Convoqué au Quai d'Orsay, l'ambassadeur américain Charles Kushner refuse de se présenter
L'ambassadeur des États-Unis en France, Charles Kushner, ne s'est pas présenté lundi 23 février à la convocation du ministère des Affaires étrangères, a confirmé une source diplomatique à l'Agence Radio France. Ce refus inédit a provoqué une réaction immédiate de Jean-Noël Barrot, qui a décidé de lui interdire tout accès direct aux membres du gouvernement français.
Charles Kushner était attendu à 19 heures au Quai d'Orsay, à la demande expresse du chef de la diplomatie française. Selon les informations recueillies, l'ambassadeur américain se serait fait représenter par un responsable de l'ambassade, invoquant des « engagements personnels ». Une justification jugée insuffisante par Paris, qui avait préparé cette convocation depuis le week-end.
L'objet de la convocation portait sur les commentaires officiels de l'administration Trump concernant la mort de Quentin Deranque, militant identitaire de 23 ans décédé le 12 février à Lyon à la suite d'affrontements entre des groupes d'extrême gauche et d'extrême droite. Le Bureau du contre-terrorisme du département d'État avait publié sur X un message affirmant que « les informations, corroborées par le ministre français de l'Intérieur, selon lesquelles Quentin Deranque aurait été tué par des militants d'extrême gauche, devraient tous nous préoccuper ». L'ambassade des États-Unis à Paris avait relayé cette déclaration sur ses propres réseaux sociaux.
Barrot dénonce une « méconnaissance des exigences fondamentales »
Face à ce qu'il a qualifié d'« apparente méconnaissance des exigences fondamentales de la mission d'ambassadeur ayant l'honneur de représenter son pays », Jean-Noël Barrot a annoncé que Charles Kushner ne pourrait plus accéder directement aux membres du gouvernement français. Le ministre a exigé des « explications », précisant que cette non-présentation « affectera naturellement sa capacité à exercer sa mission dans notre pays ».
Le chef de la diplomatie française a été catégorique : « Nous n'acceptons pas que des pays étrangers, des autorités étrangères viennent s'inviter dans notre débat politique national. » Il a ajouté que la France n'avait « pas de leçon à recevoir en matière de maintien de l'ordre » ni « de l'internationale réactionnaire ». Le Quai d'Orsay a toutefois laissé la porte ouverte : si l'ambassadeur répond aux sollicitations et fournit des explications, il « retrouvera naturellement l'accès aux membres du gouvernement français ».
Un précédent déjà existant et un contexte inflammable
Ce n'est pas la première fois que Charles Kushner – père de Jared Kushner, gendre et conseiller du président Donald Trump – ignore une convocation du Quai d'Orsay. En août 2025, il avait déjà refusé de se présenter après avoir adressé au président Macron une lettre critiquant la réponse française face à la recrudescence des tensions entre Paris et Washington. Les autorités françaises avaient alors estimé que cette démarche constituait une ingérence dans les affaires intérieures, contraire à la Convention de Vienne de 1961.

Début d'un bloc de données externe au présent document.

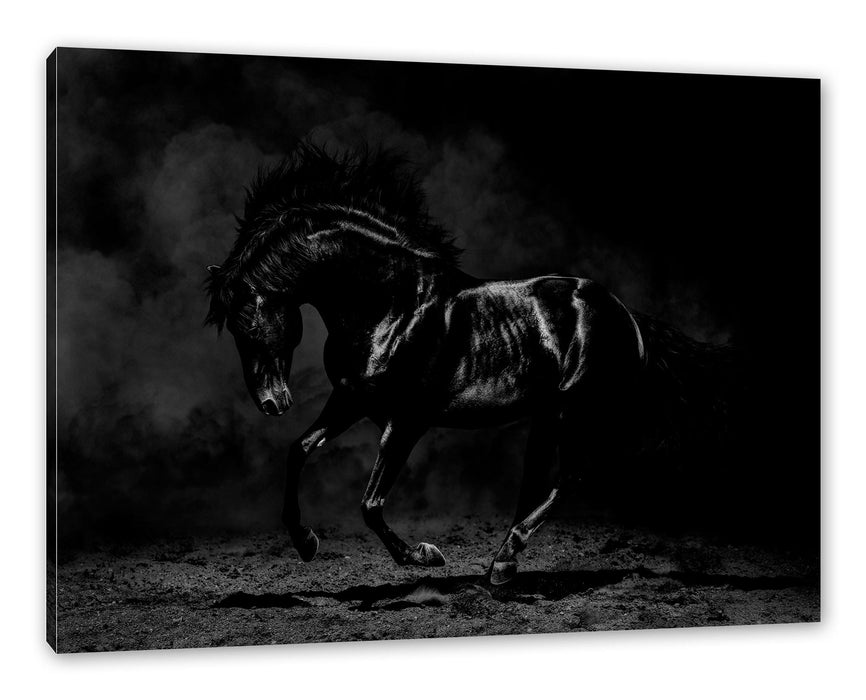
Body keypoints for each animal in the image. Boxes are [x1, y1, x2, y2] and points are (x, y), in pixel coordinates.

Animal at [206, 144, 688, 586]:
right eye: (232, 331)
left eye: (247, 325)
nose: (272, 403)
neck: (390, 305)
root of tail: (626, 314)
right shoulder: (351, 400)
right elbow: (299, 450)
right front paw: (306, 543)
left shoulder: (406, 420)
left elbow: (370, 504)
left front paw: (423, 555)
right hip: (548, 415)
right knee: (540, 481)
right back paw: (502, 561)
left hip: (578, 411)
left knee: (572, 476)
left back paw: (506, 559)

L'incident diplomatique s'inscrit dans un contexte plus large de dégradation des relations franco-américaines. L'affaire Deranque a déjà provoqué un bras de fer diplomatique entre Emmanuel Macron et Giorgia Meloni, la cheffe du gouvernement italien ayant publiquement commenté le décès du jeune militant. Six suspects ont été mis en examen pour leur implication dans l'agression mortelle de Lyon, tandis qu'un collaborateur parlementaire de La France Insoumise a été inculpé de complicité.
Jean-Noël Barrot comptait également aborder avec l'ambassadeur les sanctions américaines visant Thierry Breton et Nicolas Guillou, perçues par Paris comme des atteintes à l'autonomie décisionnelle européenne. En rappelant que 2026 marque le 250e anniversaire de la relation franco-américaine, le ministre a exprimé l'espoir de travailler « dans cet esprit » tout au long de l'année – un appel à l'apaisement qui contraste avec la fermeté du ton employé.